Cross Cultural Research Project

Cross Cultural Research Project

You will choose nearly any public site in and through which you will observe “culture.”  Your site may be a specific public place (e.g. ISU Commons, shopping mall, grocery, hair salon, dojo, etc.) or a practice, ritual, tradition, habit you observe in multiple places (e.g. weddings, funerals, meals, competitions).  You can also choose a static/artifactual site (television program(s), films with a common focus or genre, online role-playing games, musical artists or genre). 

Once your site is identified, you will: 

- collect data (observations) published to your Fieldnotes; some of these may be guided by a prompt, but most will be the ongoing notes/jottings you collect and document during your planned observations of your fieldsite.

-publish field journal to the appropriate Discussion Board (Field Journal) (your field journal is developed from your field notes as you organize your observations, insights, and discoveries) (due app. April 23)
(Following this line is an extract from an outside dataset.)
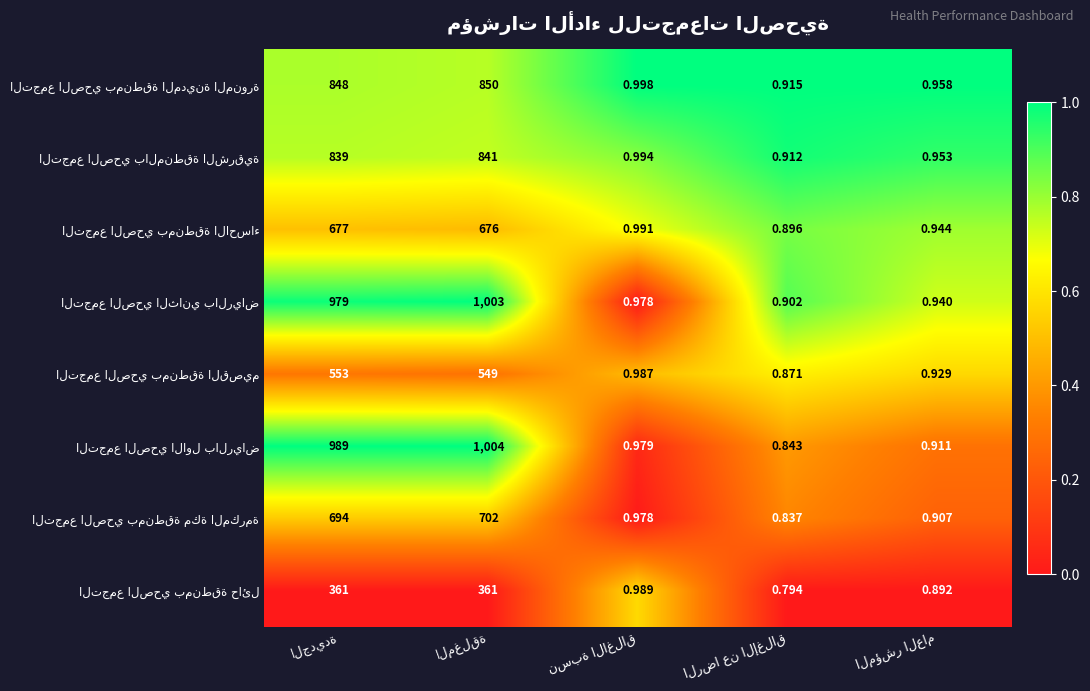

Which category has the highest value in the التجمع الصحي الثاني بالرياض series?

المغلقة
-publish a Field Report (a critical synthesis of fieldwork) (due during our final exam week session)

Field Notes

You will conduct planned and recorded observations of your site and post field notes to your fieldwork project space.

Note (as discussed): Field notes are descriptive, cluttered, heuristic, messy jots and codes you record “in situ.”  You are capturing as much data as you can, mostly unreflected as “notes.”

“Try to be one on whom nothing is lost.”

More is always better when we are talking about field notes--bits and pieces of observation (i.e. data with notations

Field Journal

You will publish a field journal nearing the end of your fieldwork project.  Your field journal entries are produced when you “write through” your Field Notes (reflective and reflexive).  Your journal writing will feature the shift from description to interpretation (making meaning), while maintaining an critical/interrogative posture.  Field Journals contribute to the crafting of your Field Report.

Field Report- This is your crafted report of your work encountering culture in your chosen site. 

Your Field Report will feature thoughtful, rehearsed, synthesis of data that offers a critical interpretive analysis that supports evaluative conclusions.